Bacaan untuk Ditelaah>
#####

Selasa 24 Sep 2019 16:09 WIB

26 Orang Meninggal Akibat Rusuh di Wamena, Ini Rinciannya

Kapolri menyebut korban meninggal didominasi warga pendatang.

Rep: Bambang Noroyono/ Red: Teguh Firmansyah
Warga mengungsi di Mapolres Jayawijaya saat terjadi aksi unjuk rasa yang berakhir rusuh di Wamena, Jayawijaya, Papua, Senin (23/9/2019).
Foto: ANTARA FOTO
Warga mengungsi di Mapolres Jayawijaya saat terjadi aksi unjuk rasa yang berakhir rusuh di Wamena, Jayawijaya, Papua, Senin (23/9/2019).

REPUBLIKA.CO.ID, JAKARTA -- Polri memastikan korban meninggal dunia dalam kerusuhan di Wamena, Papua, Senin (23/9) berjumlah 26 orang. Kapolri Jenderal Tito Karnavian mengatakan, korban yang meninggal dunia tersebut didominasi masyarakat biasa pendatang.

Selain itu, kata dia tercatat sedikitnya 66 orang mengalami luka berat dan ringan. Ia menyayangkan insiden kerusuhan yang kembali menelan korban jiwa di Bumi Cenderawasih.

Baca Juga

Tito mengatakan, laporan kepolisian Papua yang sampai ke Mabes Polri, pada Selasa (24/9) siang, data korban meninggal dunia 22 di antaranya warga pendatang. Empat lainnya, kata Tito warga asli Papua.  “Peristiwa (kerusuhan) ini sangat kita sayangkan,” ujar Tito di Kantor Menko Polhukam, Jakarta, Selasa (24/9).

Ia mengatakan, dari data yang meninggal, ada tiga jenazah lainnya yang belum teridentifikasi. Kebanyakan yang meninggal dunia disebabkan karena luka bacok dari senjata tajam, dan tertusuk panah. Korban meninggal, kata Kapolri, ada yang berprofesi sebagai tukang ojek, ada juga pegawai restoran.

Ia menambahkan, beberapa temuan korban meninggal dunia juga ada karena terbakar akibat terjebak di bangunan yang sengaja dibakar. Mereka yang mengalami luka-luka, pun kata dia, lantaran kena sabetan benda tajam. Untuk mereka yang mengalami luka-luka, Tito memastikan adanya perawatan yang serius di RSUD Wamena.

#####

Cuplikan Catatan>
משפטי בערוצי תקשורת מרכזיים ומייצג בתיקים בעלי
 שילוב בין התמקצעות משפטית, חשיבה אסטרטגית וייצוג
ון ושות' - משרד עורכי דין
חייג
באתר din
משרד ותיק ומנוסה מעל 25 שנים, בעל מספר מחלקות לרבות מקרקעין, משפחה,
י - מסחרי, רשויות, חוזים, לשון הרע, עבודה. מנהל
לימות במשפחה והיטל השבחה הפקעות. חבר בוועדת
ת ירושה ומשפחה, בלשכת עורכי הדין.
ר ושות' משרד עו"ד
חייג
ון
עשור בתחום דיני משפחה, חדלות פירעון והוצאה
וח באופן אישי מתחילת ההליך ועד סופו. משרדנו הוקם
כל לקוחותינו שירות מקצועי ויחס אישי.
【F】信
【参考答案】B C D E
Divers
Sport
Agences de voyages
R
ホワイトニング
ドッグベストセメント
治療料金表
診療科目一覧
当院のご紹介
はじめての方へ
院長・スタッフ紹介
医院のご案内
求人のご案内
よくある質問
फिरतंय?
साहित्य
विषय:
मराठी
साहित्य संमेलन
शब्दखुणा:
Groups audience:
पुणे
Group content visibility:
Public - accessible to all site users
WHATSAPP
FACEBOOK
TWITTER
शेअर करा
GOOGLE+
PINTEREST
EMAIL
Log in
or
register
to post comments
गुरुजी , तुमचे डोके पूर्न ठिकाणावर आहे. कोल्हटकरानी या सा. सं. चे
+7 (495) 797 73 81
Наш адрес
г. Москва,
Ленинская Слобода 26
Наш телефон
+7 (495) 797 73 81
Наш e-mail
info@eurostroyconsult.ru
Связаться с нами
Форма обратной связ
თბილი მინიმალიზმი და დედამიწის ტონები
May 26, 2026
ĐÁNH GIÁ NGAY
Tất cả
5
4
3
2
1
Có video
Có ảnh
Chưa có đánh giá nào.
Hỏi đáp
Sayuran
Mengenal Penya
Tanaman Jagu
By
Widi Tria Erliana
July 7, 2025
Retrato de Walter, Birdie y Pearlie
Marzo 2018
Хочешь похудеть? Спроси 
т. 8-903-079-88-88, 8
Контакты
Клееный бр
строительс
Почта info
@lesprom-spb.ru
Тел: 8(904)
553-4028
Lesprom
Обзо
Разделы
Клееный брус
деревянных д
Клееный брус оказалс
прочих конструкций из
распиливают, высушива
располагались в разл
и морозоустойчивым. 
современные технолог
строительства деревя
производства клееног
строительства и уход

#####

Petunjuk Latihan>
1. Menurut berita tentang kerusuhan di Wamena, berapa orang yang tercatat mengalami luka berat dan ringan?
2. Tuliskan kembali bagian berita tentang kerusuhan di Wamena yang dimulai dengan "Ia mengatakan, dari" dan berlanjut hingga "juga pegawai restoran.".
Butir-butir yang disajikan tidak berhubungan dengan berita tentang kerusuhan di Wamena.

Jawaban Latihan>
1. Sedikitnya 66 orang mengalami luka berat dan ringan.

2.
Ia mengatakan, dari data yang meninggal, ada tiga jenazah lainnya yang belum teridentifikasi. Kebanyakan yang meninggal dunia disebabkan karena luka bacok dari senjata tajam, dan tertusuk panah. Korban meninggal, kata Kapolri, ada yang berprofesi sebagai tukang ojek, ada juga pegawai restoran.